Algorithm
jwz-go follows the algorithm described in Jamie Zawinski's
threading.html. The five-step
pipeline below mirrors Build line-for-line.
1. Build the ID table
Every Message-ID and every References / In-Reply-To ID is normalized
(angle brackets stripped, lowercased, whitespace trimmed) and lookup'd in
an ID → container map. Missing IDs get empty placeholder containers.
If two messages share the same Message-ID, the second is reattached
under a synthetic Message-ID#email:<EmailID> key so it doesn't clobber
the first.
2. Link references
For each header, the References list is walked left-to-right. Every
consecutive pair (prev, refc) is linked parent→child. The message's own
container is then attached to whichever parent the header indicates:
In-Reply-Towins if present.- Otherwise, the last entry in
References.
link rejects edges that would create a cycle (the child already has
parent set, or the proposed parent is reachable from the child).
3. Prune empty containers
Walked depth-first. A container with node == nil is collapsed:
- 0 children → dropped.
- 1 child → replaced by that child (the container disappears).
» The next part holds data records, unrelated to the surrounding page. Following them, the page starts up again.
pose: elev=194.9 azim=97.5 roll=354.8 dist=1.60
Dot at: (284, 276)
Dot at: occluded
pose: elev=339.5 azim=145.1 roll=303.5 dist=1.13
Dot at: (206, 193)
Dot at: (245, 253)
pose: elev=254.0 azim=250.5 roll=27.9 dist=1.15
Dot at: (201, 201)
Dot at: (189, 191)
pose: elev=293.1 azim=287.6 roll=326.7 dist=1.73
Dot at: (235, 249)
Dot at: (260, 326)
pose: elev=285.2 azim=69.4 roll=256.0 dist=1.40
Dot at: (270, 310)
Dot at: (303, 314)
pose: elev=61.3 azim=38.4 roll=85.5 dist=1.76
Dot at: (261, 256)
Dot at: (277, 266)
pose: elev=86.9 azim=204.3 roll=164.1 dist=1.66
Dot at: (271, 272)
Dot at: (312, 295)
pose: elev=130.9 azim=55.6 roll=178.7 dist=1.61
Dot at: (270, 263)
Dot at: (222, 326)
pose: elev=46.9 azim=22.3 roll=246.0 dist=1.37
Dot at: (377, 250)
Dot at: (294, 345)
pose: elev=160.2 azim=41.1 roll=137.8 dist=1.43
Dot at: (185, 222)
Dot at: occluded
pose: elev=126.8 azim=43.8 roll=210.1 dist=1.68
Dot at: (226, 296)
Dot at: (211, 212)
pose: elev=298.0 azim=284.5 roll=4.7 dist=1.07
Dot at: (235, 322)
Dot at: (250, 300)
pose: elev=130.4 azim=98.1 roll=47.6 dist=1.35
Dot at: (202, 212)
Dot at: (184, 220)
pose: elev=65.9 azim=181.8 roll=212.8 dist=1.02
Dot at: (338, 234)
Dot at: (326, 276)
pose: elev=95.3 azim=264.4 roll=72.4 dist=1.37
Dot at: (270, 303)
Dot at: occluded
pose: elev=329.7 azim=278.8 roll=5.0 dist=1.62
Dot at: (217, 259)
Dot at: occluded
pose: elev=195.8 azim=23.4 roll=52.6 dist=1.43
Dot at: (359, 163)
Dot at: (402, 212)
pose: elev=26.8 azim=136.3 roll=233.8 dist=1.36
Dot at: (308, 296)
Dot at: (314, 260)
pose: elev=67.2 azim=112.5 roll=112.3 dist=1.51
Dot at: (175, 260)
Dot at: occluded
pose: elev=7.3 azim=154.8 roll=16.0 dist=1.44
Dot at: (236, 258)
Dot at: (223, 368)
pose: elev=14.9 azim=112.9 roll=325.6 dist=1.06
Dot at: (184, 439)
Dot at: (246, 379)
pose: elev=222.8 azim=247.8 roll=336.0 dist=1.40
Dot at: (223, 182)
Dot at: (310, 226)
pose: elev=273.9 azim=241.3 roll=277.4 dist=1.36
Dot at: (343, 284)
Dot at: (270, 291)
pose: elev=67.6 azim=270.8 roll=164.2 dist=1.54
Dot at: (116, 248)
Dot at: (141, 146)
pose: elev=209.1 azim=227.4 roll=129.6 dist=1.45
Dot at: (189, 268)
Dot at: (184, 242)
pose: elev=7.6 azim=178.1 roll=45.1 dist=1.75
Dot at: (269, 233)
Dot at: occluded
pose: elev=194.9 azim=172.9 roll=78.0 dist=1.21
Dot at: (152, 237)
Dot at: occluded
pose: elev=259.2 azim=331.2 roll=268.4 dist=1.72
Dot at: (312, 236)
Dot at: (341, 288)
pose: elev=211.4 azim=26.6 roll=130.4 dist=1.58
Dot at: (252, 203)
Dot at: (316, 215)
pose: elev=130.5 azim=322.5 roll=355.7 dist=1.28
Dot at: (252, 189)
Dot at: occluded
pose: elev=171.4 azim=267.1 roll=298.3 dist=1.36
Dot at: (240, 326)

- 2+ children → kept as a placeholder root, so siblings stay siblings.
Containers with a real message are always kept.
4. Group by subject
Roots that share a CanonicalSubject are merged under the earliest such
root. This recovers threads where intermediate MTAs stripped references —
common with old mailing-list software, forwarded chains, and clients that
don't follow RFC 5322.
5. Sort and emit
Children are sorted by Date (stable, with EmailID tiebreak). Threads
are sorted newest-first by LatestAt (stable, with smallest EmailID
tiebreak). The container tree is then converted to a Thread /
ThreadNode tree, walking once to aggregate Count, LatestAt,
Subject, and Senders.
The whole pipeline is O(n log n) in the worst case (sorting dominates), with O(n) total allocations for containers and final tree nodes.
Complexity
- Time: O(n log n) dominated by sort.
- Space: O(n) containers + O(n) tree nodes.
- Determinism: every step uses stable sorts and lexicographic
tiebreaks on
EmailID, so two runs over the same input return byte-identical trees.